◆ INSTRUCTIONS FOR THE TASK:
Please output the lines of the listing as a JSON list of strings, one string per line with blank lines left out. Start with the first line of the listing and continue through the line that contains "Публикувай нова рецепта", including both.

Dataset items:
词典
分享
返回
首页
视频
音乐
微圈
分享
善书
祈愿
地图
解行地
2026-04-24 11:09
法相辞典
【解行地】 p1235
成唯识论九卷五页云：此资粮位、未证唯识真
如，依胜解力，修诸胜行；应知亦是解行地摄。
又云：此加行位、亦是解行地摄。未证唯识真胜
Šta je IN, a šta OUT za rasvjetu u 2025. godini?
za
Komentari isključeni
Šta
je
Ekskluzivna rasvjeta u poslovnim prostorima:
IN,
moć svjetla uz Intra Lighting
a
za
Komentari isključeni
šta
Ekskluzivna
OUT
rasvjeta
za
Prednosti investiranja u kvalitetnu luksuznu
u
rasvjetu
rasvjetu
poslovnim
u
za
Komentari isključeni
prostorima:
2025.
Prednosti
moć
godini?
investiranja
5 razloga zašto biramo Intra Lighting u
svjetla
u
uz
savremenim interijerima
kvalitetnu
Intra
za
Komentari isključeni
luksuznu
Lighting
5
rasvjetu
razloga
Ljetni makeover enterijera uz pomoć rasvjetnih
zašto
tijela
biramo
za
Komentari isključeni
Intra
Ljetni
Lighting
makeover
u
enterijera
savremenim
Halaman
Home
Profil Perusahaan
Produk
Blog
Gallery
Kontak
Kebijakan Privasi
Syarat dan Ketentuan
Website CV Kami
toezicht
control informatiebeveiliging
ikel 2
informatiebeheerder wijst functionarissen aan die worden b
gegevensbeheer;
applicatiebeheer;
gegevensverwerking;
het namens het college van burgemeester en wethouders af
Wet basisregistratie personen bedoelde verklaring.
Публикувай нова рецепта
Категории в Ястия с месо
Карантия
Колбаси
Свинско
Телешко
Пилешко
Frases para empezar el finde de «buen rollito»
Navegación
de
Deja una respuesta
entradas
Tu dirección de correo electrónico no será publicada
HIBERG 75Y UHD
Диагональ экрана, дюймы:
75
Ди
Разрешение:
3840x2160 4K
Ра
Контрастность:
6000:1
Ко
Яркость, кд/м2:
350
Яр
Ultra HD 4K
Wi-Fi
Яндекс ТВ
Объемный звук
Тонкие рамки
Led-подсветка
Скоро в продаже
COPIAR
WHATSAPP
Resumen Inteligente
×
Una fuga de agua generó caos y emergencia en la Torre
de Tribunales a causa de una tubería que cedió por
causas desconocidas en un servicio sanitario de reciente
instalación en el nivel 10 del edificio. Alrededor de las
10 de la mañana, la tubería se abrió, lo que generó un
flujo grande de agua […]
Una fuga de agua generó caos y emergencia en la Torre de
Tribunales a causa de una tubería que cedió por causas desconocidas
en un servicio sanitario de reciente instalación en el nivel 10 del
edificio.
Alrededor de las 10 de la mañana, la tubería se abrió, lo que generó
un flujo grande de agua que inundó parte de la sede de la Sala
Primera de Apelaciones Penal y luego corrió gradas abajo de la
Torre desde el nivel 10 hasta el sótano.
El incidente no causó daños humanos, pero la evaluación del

◆ ANSWER SPACE:
[
  "词典",
  "分享",
  "返回",
  "首页",
  "视频",
  "音乐",
  "微圈",
  "分享",
  "善书",
  "祈愿",
  "地图",
  "解行地",
  "2026-04-24 11:09",
  "法相辞典",
  "【解行地】 p1235",
  "成唯识论九卷五页云：此资粮位、未证唯识真",
  "如，依胜解力，修诸胜行；应知亦是解行地摄。",
  "又云：此加行位、亦是解行地摄。未证唯识真胜",
  "Šta je IN, a šta OUT za rasvjetu u 2025. godini?",
  "za",
  "Komentari isključeni",
  "Šta",
  "je",
  "Ekskluzivna rasvjeta u poslovnim prostorima:",
  "IN,",
  "moć svjetla uz Intra Lighting",
  "a",
  "za",
  "Komentari isključeni",
  "šta",
  "Ekskluzivna",
  "OUT",
  "rasvjeta",
  "za",
  "Prednosti investiranja u kvalitetnu luksuznu",
  "u",
  "rasvjetu",
  "rasvjetu",
  "poslovnim",
  "u",
  "za",
  "Komentari isključeni",
  "prostorima:",
  "2025.",
  "Prednosti",
  "moć",
  "godini?",
  "investiranja",
  "5 razloga zašto biramo Intra Lighting u",
  "svjetla",
  "u",
  "uz",
  "savremenim interijerima",
  "kvalitetnu",
  "Intra",
  "za",
  "Komentari isključeni",
  "luksuznu",
  "Lighting",
  "5",
  "rasvjetu",
  "razloga",
  "Ljetni makeover enterijera uz pomoć rasvjetnih",
  "zašto",
  "tijela",
  "biramo",
  "za",
  "Komentari isključeni",
  "Intra",
  "Ljetni",
  "Lighting",
  "makeover",
  "u",
  "enterijera",
  "savremenim",
  "Halaman",
  "Home",
  "Profil Perusahaan",
  "Produk",
  "Blog",
  "Gallery",
  "Kontak",
  "Kebijakan Privasi",
  "Syarat dan Ketentuan",
  "Website CV Kami",
  "toezicht",
  "control informatiebeveiliging",
  "ikel 2",
  "informatiebeheerder wijst functionarissen aan die worden b",
  "gegevensbeheer;",
  "applicatiebeheer;",
  "gegevensverwerking;",
  "het namens het college van burgemeester en wethouders af",
  "Wet basisregistratie personen bedoelde verklaring.",
  "Публикувай нова рецепта"
]